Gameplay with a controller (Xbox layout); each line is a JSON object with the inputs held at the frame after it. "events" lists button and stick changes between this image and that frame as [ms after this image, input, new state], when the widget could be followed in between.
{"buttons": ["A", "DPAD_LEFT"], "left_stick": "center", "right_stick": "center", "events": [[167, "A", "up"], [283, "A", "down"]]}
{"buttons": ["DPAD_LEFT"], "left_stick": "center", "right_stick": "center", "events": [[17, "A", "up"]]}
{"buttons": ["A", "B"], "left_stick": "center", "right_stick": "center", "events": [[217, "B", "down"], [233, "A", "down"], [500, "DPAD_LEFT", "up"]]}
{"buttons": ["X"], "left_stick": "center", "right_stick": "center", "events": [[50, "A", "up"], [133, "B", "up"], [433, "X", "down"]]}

● Required work: Please type the entries above out again exactly.

● Solution:
Gameplay with a controller (Xbox layout); each line is a JSON object with the inputs held at the frame after it. "events" lists button and stick changes between this image and that frame as [ms after this image, input, new state], when the widget could be followed in between.
{"buttons": ["A", "DPAD_LEFT"], "left_stick": "center", "right_stick": "center", "events": [[167, "A", "up"], [283, "A", "down"]]}
{"buttons": ["DPAD_LEFT"], "left_stick": "center", "right_stick": "center", "events": [[17, "A", "up"]]}
{"buttons": ["A", "B"], "left_stick": "center", "right_stick": "center", "events": [[217, "B", "down"], [233, "A", "down"], [500, "DPAD_LEFT", "up"]]}
{"buttons": ["X"], "left_stick": "center", "right_stick": "center", "events": [[50, "A", "up"], [133, "B", "up"], [433, "X", "down"]]}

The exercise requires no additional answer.